Marketing has always been a magnet for clowns and con men. But these days the clowns and con men aren't just lurking in the weeds. They are the grand marshals of the parade. They puff themselves up, put on their pretty uniforms, and march down Main Street with hordes of baton twirling followers in lock step.
It doesn't matter that everything they have hectored and lectured us about has been wrong. It doesn't matter that...
- Consumers have shown no interest whatsoever in interacting with advertising
- TV advertising is more pervasive than ever
- The DVR has not had a significantly negative effect on TV advertising or any effect at all on consumer buying behavior
- The TV and the PC have not converged
- Last year was not the "year of mobile." Nor was the year before, nor was the year before that. Nor will next year be.
- The Facebook disaster and concomitant melt down of most social media equities has given us a pretty good idea of what the real world thinks of our social media marketing delusions.
These dimwit evangelists live in a world of their own creation where anecdotes substitute for facts, where all they do is read each others' blogs and attend each others' revival meetings... I mean, conferences.
They have created a world of hype and baloney in which they sell miracle cures to credulous goobers. In this infantile culture, everything that does not fit is "dead."
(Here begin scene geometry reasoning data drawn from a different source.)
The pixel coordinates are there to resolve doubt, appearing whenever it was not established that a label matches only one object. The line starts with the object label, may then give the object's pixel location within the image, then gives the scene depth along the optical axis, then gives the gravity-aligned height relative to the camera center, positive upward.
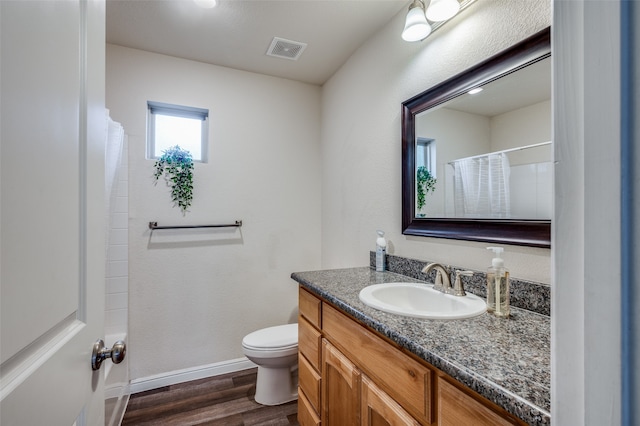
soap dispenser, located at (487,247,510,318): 1.03 -0.26
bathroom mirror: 1.08 +0.27
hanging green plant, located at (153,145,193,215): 2.20 +0.31
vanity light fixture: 1.31 +0.92
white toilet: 1.90 -0.96
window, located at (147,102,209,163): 2.29 +0.68
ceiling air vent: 2.05 +1.19
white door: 0.39 +0.01
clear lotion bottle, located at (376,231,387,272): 1.80 -0.24
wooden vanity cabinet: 0.72 -0.55
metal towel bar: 2.17 -0.09
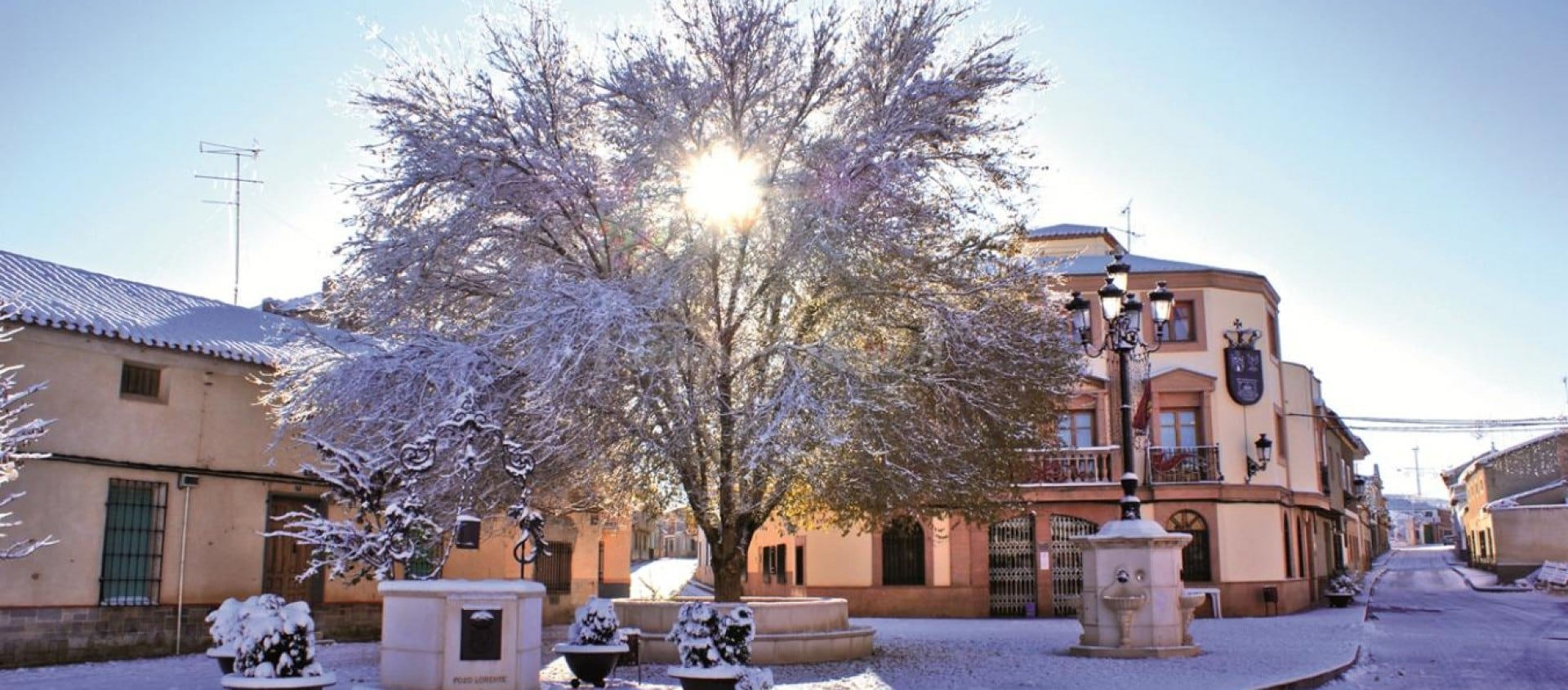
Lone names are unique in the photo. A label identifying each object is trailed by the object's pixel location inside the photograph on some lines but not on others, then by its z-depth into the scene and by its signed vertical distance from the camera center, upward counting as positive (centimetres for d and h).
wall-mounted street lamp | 3108 +229
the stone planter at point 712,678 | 1170 -114
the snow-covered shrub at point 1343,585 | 3412 -89
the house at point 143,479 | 1747 +110
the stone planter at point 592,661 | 1368 -115
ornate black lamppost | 1800 +333
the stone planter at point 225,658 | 1319 -109
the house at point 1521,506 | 5172 +189
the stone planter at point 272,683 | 1034 -105
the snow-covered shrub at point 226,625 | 1318 -74
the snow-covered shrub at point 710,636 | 1188 -78
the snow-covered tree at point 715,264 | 1648 +395
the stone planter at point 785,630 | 1714 -108
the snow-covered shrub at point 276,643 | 1062 -74
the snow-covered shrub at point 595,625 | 1387 -79
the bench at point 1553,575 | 4109 -77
The latest slice of rancid baloney in this genre appeared last week on the Harvard Business Review website. It is called, of course, Marketing Is Dead. The author of this pathetic nonsense is some consultant who is no doubt selling this tired old snake oil to gullible CMOs everywhere.
His evidence for the death of marketing? Three things which have nothing to do with his hypothesis.
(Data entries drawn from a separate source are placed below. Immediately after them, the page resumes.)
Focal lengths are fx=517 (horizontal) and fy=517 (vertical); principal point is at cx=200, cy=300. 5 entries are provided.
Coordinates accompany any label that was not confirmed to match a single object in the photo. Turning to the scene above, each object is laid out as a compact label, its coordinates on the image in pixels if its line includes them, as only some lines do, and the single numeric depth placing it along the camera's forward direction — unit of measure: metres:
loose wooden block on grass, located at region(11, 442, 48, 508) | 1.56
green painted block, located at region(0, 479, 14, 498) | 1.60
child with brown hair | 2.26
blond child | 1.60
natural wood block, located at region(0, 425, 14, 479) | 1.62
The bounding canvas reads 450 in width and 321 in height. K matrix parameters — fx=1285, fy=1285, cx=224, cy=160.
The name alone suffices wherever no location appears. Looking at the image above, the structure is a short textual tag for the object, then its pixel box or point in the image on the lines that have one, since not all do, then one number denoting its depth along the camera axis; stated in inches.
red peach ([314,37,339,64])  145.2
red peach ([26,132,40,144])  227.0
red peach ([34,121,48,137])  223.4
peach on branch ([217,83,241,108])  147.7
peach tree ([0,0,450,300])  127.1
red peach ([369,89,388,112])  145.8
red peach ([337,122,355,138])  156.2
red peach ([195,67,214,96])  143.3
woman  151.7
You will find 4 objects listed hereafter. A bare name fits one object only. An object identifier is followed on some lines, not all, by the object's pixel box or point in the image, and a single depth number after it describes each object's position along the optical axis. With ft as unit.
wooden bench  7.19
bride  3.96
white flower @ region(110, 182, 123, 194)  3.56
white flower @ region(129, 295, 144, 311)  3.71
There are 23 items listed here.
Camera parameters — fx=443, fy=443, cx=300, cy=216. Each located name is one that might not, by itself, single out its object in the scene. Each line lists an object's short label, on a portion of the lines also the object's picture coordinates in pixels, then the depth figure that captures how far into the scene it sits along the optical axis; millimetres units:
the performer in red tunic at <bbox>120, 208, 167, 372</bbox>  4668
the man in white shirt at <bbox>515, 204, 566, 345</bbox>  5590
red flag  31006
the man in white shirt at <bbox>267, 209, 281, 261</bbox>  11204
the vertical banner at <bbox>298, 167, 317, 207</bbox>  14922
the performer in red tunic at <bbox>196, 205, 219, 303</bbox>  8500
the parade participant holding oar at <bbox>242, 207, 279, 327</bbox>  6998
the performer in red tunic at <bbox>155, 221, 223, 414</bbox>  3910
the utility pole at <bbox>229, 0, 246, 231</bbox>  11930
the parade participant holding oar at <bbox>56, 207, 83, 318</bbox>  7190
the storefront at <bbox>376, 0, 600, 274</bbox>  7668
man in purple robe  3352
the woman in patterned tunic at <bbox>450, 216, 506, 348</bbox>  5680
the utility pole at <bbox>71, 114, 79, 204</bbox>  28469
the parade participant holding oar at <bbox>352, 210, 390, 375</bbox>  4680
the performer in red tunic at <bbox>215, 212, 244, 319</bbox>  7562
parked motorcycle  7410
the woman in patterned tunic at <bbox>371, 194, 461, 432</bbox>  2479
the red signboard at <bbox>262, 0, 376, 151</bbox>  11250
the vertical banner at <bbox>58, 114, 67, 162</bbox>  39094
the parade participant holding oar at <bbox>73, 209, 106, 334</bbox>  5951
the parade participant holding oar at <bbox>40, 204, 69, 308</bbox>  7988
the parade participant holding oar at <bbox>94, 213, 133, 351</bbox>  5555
First, a study that shows about 75% of CEOs think CMOs are knuckleheads. Well, guess what? They're wrong -- 90% of CMOs are knuckleheads.
What I'd like to know is, how is this evidence that marketing is dead? If 75% of restaurant owners think chefs are knuckleheads, does this mean eating is dead?
Second he trots out all the dreary, dreadful assertions about "communities" and "social capital" which we have read 100 times before by equally deluded zealots. These cliches sound like they were lifted directly from the Pepsi Refresh Project powerpoint pitch.
Finally, he gives us some anecdotes about social media successes.
In their arrogance and myopia, the digital theocrats cannot accept a successful social media marketing program without asserting that it is proof that everything else is dead.
These people are the marketing equivalent of religious fundamentalists. They cannot stand the idea that there is any truth other than their own. For their god to live all others must die.